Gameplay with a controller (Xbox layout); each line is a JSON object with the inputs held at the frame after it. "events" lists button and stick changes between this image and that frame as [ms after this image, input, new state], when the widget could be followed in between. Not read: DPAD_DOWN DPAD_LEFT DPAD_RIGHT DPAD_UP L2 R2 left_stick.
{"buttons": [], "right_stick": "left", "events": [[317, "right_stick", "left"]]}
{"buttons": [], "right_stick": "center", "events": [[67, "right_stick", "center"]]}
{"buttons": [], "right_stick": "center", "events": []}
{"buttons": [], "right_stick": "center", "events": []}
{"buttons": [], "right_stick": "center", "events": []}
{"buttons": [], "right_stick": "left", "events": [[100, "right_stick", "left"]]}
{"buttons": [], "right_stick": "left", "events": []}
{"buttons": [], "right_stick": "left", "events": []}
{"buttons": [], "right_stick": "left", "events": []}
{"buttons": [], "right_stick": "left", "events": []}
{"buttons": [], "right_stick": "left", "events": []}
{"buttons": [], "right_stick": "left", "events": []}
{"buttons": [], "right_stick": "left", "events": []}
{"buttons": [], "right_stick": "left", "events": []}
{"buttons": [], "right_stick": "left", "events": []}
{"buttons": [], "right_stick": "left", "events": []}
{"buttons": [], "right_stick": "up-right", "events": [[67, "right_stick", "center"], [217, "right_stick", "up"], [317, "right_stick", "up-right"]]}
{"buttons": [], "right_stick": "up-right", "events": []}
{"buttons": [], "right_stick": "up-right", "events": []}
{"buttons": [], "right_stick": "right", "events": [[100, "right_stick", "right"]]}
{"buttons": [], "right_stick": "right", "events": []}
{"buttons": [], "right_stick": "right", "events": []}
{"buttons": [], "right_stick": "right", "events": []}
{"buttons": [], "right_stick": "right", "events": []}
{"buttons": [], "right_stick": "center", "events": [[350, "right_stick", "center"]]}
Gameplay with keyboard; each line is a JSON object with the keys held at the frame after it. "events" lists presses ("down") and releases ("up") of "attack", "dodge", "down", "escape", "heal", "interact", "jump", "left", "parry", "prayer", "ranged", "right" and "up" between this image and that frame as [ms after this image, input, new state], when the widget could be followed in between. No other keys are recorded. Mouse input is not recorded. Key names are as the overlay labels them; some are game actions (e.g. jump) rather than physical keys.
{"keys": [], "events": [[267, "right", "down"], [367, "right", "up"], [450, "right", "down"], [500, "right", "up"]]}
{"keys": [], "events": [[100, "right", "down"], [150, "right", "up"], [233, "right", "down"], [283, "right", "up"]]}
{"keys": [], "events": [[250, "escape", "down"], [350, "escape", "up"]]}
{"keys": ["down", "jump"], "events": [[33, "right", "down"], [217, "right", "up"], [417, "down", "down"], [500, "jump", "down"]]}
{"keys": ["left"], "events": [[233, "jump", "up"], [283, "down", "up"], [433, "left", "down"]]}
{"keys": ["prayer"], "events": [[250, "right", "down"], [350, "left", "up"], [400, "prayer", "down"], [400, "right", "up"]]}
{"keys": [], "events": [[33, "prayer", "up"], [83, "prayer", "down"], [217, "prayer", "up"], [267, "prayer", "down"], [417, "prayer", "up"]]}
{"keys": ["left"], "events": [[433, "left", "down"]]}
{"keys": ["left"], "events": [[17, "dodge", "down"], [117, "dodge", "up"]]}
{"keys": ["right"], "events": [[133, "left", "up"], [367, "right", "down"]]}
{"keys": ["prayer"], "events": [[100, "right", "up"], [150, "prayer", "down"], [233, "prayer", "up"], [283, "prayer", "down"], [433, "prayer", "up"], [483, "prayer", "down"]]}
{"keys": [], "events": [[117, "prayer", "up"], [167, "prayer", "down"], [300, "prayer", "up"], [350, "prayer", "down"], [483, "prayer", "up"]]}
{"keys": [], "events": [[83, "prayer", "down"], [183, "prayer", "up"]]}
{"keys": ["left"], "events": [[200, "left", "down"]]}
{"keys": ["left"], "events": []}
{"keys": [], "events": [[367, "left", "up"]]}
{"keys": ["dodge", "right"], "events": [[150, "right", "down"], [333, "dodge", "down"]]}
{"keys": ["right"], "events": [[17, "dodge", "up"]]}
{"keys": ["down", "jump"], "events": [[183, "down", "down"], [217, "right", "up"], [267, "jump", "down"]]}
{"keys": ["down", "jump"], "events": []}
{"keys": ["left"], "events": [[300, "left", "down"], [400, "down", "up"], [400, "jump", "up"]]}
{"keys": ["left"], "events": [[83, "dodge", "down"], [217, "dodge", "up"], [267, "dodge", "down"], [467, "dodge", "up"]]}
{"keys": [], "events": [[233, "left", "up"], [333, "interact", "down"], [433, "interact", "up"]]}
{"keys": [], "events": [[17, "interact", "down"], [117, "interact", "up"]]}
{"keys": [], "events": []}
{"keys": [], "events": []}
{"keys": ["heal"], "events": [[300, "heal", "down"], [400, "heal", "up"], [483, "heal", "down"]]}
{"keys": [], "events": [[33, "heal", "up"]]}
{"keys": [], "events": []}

Problem: Your task is to repeat each of the records above exactly.

Solution for this problem:
Gameplay with a controller (Xbox layout); each line is a JSON object with the inputs held at the frame after it. "events" lists button and stick changes between this image and that frame as [ms after this image, input, new state], when the widget could be followed in between. Not read: DPAD_DOWN DPAD_LEFT DPAD_RIGHT DPAD_UP L2 R2 left_stick.
{"buttons": [], "right_stick": "left", "events": [[317, "right_stick", "left"]]}
{"buttons": [], "right_stick": "center", "events": [[67, "right_stick", "center"]]}
{"buttons": [], "right_stick": "center", "events": []}
{"buttons": [], "right_stick": "center", "events": []}
{"buttons": [], "right_stick": "center", "events": []}
{"buttons": [], "right_stick": "left", "events": [[100, "right_stick", "left"]]}
{"buttons": [], "right_stick": "left", "events": []}
{"buttons": [], "right_stick": "left", "events": []}
{"buttons": [], "right_stick": "left", "events": []}
{"buttons": [], "right_stick": "left", "events": []}
{"buttons": [], "right_stick": "left", "events": []}
{"buttons": [], "right_stick": "left", "events": []}
{"buttons": [], "right_stick": "left", "events": []}
{"buttons": [], "right_stick": "left", "events": []}
{"buttons": [], "right_stick": "left", "events": []}
{"buttons": [], "right_stick": "left", "events": []}
{"buttons": [], "right_stick": "up-right", "events": [[67, "right_stick", "center"], [217, "right_stick", "up"], [317, "right_stick", "up-right"]]}
{"buttons": [], "right_stick": "up-right", "events": []}
{"buttons": [], "right_stick": "up-right", "events": []}
{"buttons": [], "right_stick": "right", "events": [[100, "right_stick", "right"]]}
{"buttons": [], "right_stick": "right", "events": []}
{"buttons": [], "right_stick": "right", "events": []}
{"buttons": [], "right_stick": "right", "events": []}
{"buttons": [], "right_stick": "right", "events": []}
{"buttons": [], "right_stick": "center", "events": [[350, "right_stick", "center"]]}
Gameplay with keyboard; each line is a JSON object with the keys held at the frame after it. "events" lists presses ("down") and releases ("up") of "attack", "dodge", "down", "escape", "heal", "interact", "jump", "left", "parry", "prayer", "ranged", "right" and "up" between this image and that frame as [ms after this image, input, new state], when the widget could be followed in between. No other keys are recorded. Mouse input is not recorded. Key names are as the overlay labels them; some are game actions (e.g. jump) rather than physical keys.
{"keys": [], "events": [[267, "right", "down"], [367, "right", "up"], [450, "right", "down"], [500, "right", "up"]]}
{"keys": [], "events": [[100, "right", "down"], [150, "right", "up"], [233, "right", "down"], [283, "right", "up"]]}
{"keys": [], "events": [[250, "escape", "down"], [350, "escape", "up"]]}
{"keys": ["down", "jump"], "events": [[33, "right", "down"], [217, "right", "up"], [417, "down", "down"], [500, "jump", "down"]]}
{"keys": ["left"], "events": [[233, "jump", "up"], [283, "down", "up"], [433, "left", "down"]]}
{"keys": ["prayer"], "events": [[250, "right", "down"], [350, "left", "up"], [400, "prayer", "down"], [400, "right", "up"]]}
{"keys": [], "events": [[33, "prayer", "up"], [83, "prayer", "down"], [217, "prayer", "up"], [267, "prayer", "down"], [417, "prayer", "up"]]}
{"keys": ["left"], "events": [[433, "left", "down"]]}
{"keys": ["left"], "events": [[17, "dodge", "down"], [117, "dodge", "up"]]}
{"keys": ["right"], "events": [[133, "left", "up"], [367, "right", "down"]]}
{"keys": ["prayer"], "events": [[100, "right", "up"], [150, "prayer", "down"], [233, "prayer", "up"], [283, "prayer", "down"], [433, "prayer", "up"], [483, "prayer", "down"]]}
{"keys": [], "events": [[117, "prayer", "up"], [167, "prayer", "down"], [300, "prayer", "up"], [350, "prayer", "down"], [483, "prayer", "up"]]}
{"keys": [], "events": [[83, "prayer", "down"], [183, "prayer", "up"]]}
{"keys": ["left"], "events": [[200, "left", "down"]]}
{"keys": ["left"], "events": []}
{"keys": [], "events": [[367, "left", "up"]]}
{"keys": ["dodge", "right"], "events": [[150, "right", "down"], [333, "dodge", "down"]]}
{"keys": ["right"], "events": [[17, "dodge", "up"]]}
{"keys": ["down", "jump"], "events": [[183, "down", "down"], [217, "right", "up"], [267, "jump", "down"]]}
{"keys": ["down", "jump"], "events": []}
{"keys": ["left"], "events": [[300, "left", "down"], [400, "down", "up"], [400, "jump", "up"]]}
{"keys": ["left"], "events": [[83, "dodge", "down"], [217, "dodge", "up"], [267, "dodge", "down"], [467, "dodge", "up"]]}
{"keys": [], "events": [[233, "left", "up"], [333, "interact", "down"], [433, "interact", "up"]]}
{"keys": [], "events": [[17, "interact", "down"], [117, "interact", "up"]]}
{"keys": [], "events": []}
{"keys": [], "events": []}
{"keys": ["heal"], "events": [[300, "heal", "down"], [400, "heal", "up"], [483, "heal", "down"]]}
{"keys": [], "events": [[33, "heal", "up"]]}
{"keys": [], "events": []}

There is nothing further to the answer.